TASK:
Repeat exactly, and only, the lines from the one holding "演示实现天气预报相关功能，使用 [心知天气](https://www.seniverse.com/) 的数据。" through the last line of the records below.

SUPPLIED DATA:
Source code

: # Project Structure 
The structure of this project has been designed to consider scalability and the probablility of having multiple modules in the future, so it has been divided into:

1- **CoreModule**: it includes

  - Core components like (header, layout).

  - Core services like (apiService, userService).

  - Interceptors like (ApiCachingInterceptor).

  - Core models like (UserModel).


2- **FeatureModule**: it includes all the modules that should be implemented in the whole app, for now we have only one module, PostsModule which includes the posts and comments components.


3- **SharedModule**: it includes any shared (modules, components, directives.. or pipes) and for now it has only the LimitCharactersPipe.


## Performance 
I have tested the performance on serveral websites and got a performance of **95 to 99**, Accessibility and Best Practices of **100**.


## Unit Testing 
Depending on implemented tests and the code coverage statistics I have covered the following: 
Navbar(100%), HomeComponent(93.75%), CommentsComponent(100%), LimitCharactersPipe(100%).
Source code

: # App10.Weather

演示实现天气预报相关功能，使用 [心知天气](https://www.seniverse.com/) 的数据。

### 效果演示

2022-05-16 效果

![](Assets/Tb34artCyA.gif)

WRITTEN RESPONSE:
演示实现天气预报相关功能，使用 [心知天气](https://www.seniverse.com/) 的数据。

### 效果演示

2022-05-16 效果

![](Assets/Tb34artCyA.gif)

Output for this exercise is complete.